--- START ---

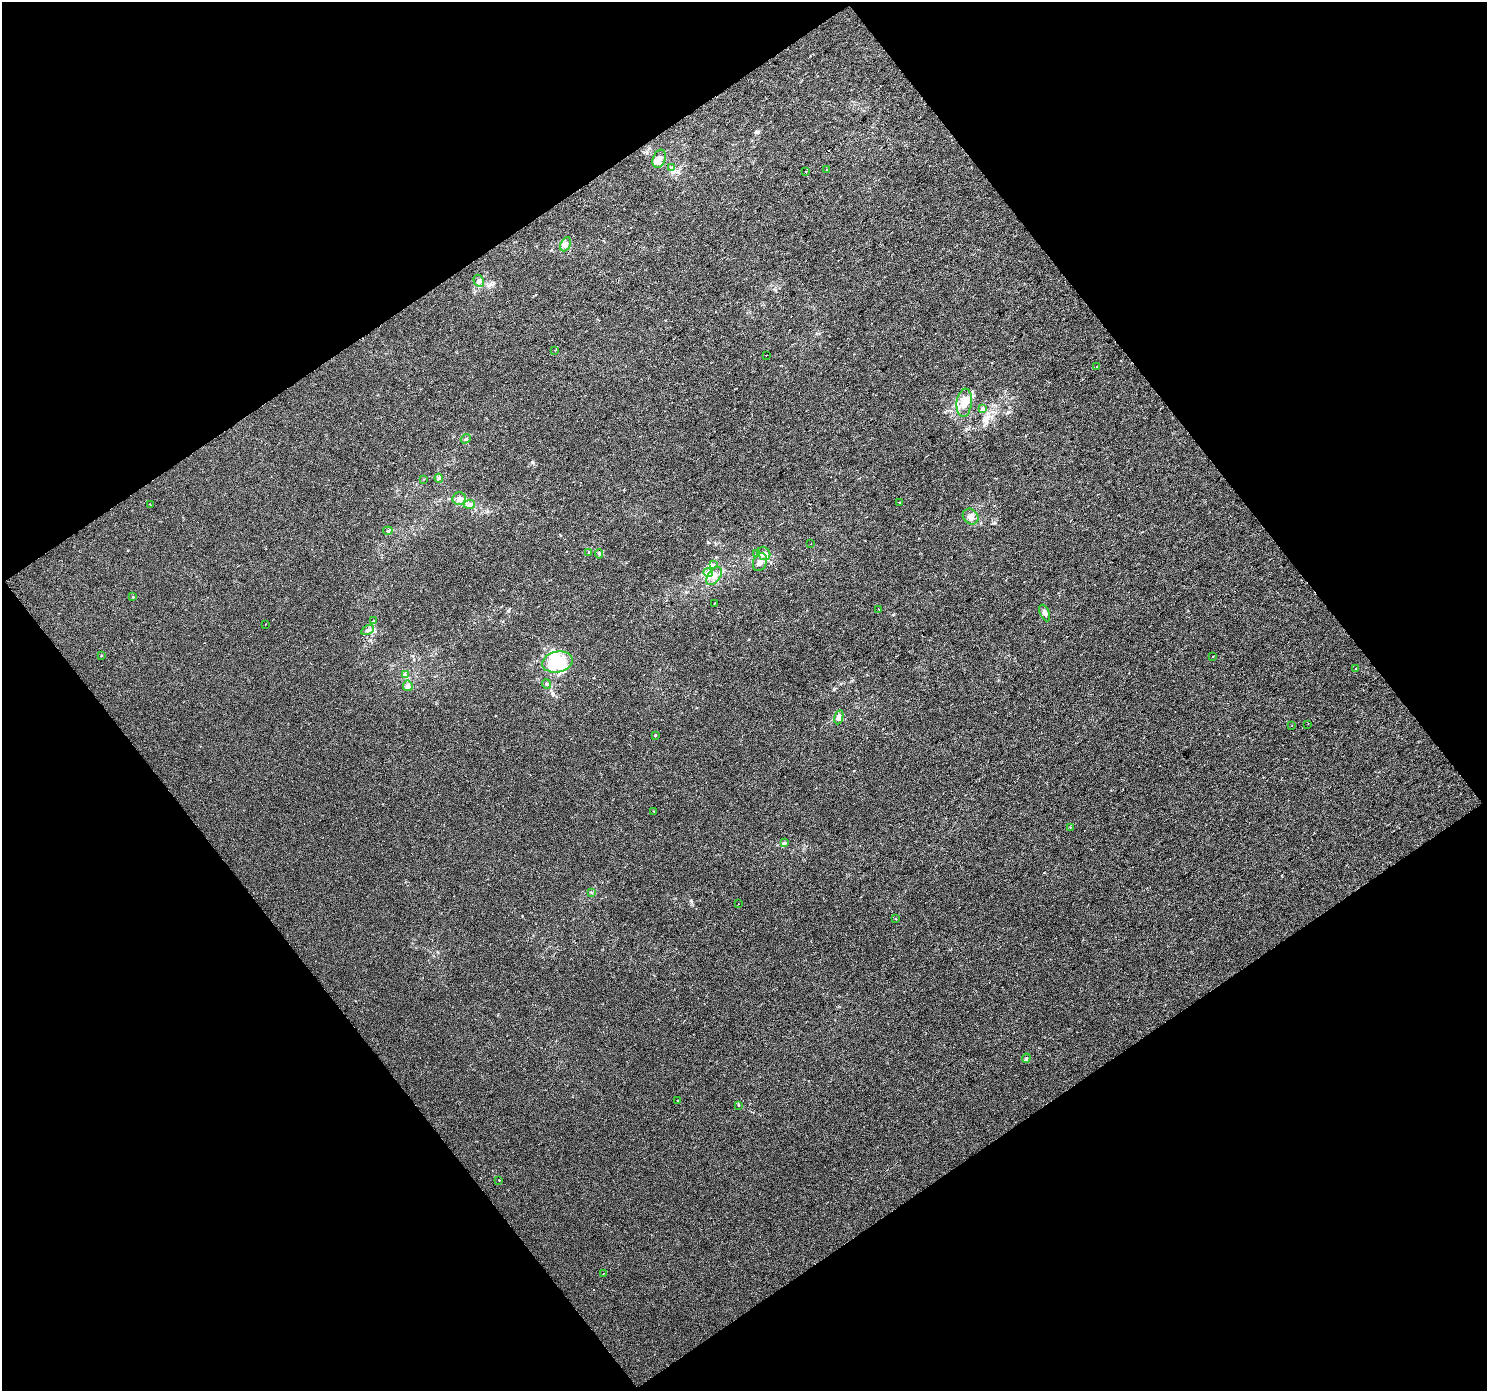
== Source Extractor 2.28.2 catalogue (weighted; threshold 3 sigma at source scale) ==
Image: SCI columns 1-2969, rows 73-2849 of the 2969 x 2940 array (HDU 1 of 3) = the unmasked area's bounding box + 8 px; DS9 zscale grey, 2 x 2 block average (1 PNG px = mean of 2 x 2 image px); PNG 1489 x 1393 px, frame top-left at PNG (2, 2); each listed source drawn as its Kron ellipse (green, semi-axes under 4 px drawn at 4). Shown black and unused: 49% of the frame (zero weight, under 2 of 3 exposures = <1% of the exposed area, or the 3 px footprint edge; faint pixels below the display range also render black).
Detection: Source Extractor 2.28.2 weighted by HDU 2 'WHT'. Background 7.01e-05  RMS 0.0041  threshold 0.0183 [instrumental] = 3 sigma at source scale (4.5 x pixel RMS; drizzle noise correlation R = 1.50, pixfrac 1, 0.0396/0.0396 arcsec/px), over >= 5 px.
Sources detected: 67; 3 cosmic-ray / hot-pixel residue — neither listed nor drawn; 6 inside a brighter listed object's ellipse — not listed separately; the other 58 listed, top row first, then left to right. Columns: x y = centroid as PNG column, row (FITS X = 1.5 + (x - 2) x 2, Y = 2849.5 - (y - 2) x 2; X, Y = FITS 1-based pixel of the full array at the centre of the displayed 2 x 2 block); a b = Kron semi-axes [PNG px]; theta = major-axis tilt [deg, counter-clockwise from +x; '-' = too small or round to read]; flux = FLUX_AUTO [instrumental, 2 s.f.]
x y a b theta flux
659 159 9 6 69 5.9
672 167 3 3 - 0.82
827 170 2 2 - 1.6
805 172 2 2 - 0.41
566 244 7 5 64 4.7
479 281 6 5 - 2.9
554 350 2 2 - 0.65
766 355 2 2 - 0.37
1097 366 2 2 - 2.4
964 403 14 7 83 9.4
982 409 4 4 - 1.7
466 439 5 2 - 1.1
439 478 4 4 - 1.6
423 479 2 2 - 1.1
459 498 7 6 - 4.8
899 502 2 2 - 0.81
150 504 2 2 - 0.91
469 504 6 3 4 2.1
971 517 8 7 - 5.1
388 531 5 3 - 1.1
811 544 2 2 - 0.39
589 552 3 2 - 0.73
756 553 3 2 - 0.77
764 553 7 6 - 4.7
599 554 5 2 - 1.1
760 562 9 6 69 5
713 565 3 3 - 1.1
708 573 5 4 - 2.7
714 576 10 6 55 6.5
133 597 2 2 - 0.84
714 603 2 2 - 1.6
879 609 2 2 - 1
1045 613 9 4 -67 3.5
373 621 4 3 - 0.9
265 625 2 2 - 0.53
368 630 7 4 28 2.8
101 655 2 2 - 0.48
1213 656 2 2 - 0.63
557 662 15 10 11 54
1356 669 2 2 - 6.7
405 674 3 3 - 1.1
546 684 5 3 - 1.5
408 686 5 4 - 3.9
839 717 7 4 77 3.7
1308 724 2 2 - 0.57
1292 726 2 2 - 1
655 735 3 2 - 1.2
654 811 2 2 - 0.58
1070 827 2 2 - 0.62
785 843 3 3 - 0.97
591 893 3 3 - 0.81
738 904 2 2 - 0.88
895 919 3 2 - 0.43
1026 1058 4 3 - 1.2
677 1101 2 2 - 1.1
738 1105 4 2 - 0.69
499 1180 2 2 - 0.58
603 1273 2 2 - 1.4
Diffuse or blended objects may show on this block-average render without a row.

--- END ---

Exercise brief - Extract every line of the data above that contains the word "over".

Final result -
Detection: Source Extractor 2.28.2 weighted by HDU 2 'WHT'. Background 7.01e-05  RMS 0.0041  threshold 0.0183 [instrumental] = 3 sigma at source scale (4.5 x pixel RMS; drizzle noise correlation R = 1.50, pixfrac 1, 0.0396/0.0396 arcsec/px), over >= 5 px.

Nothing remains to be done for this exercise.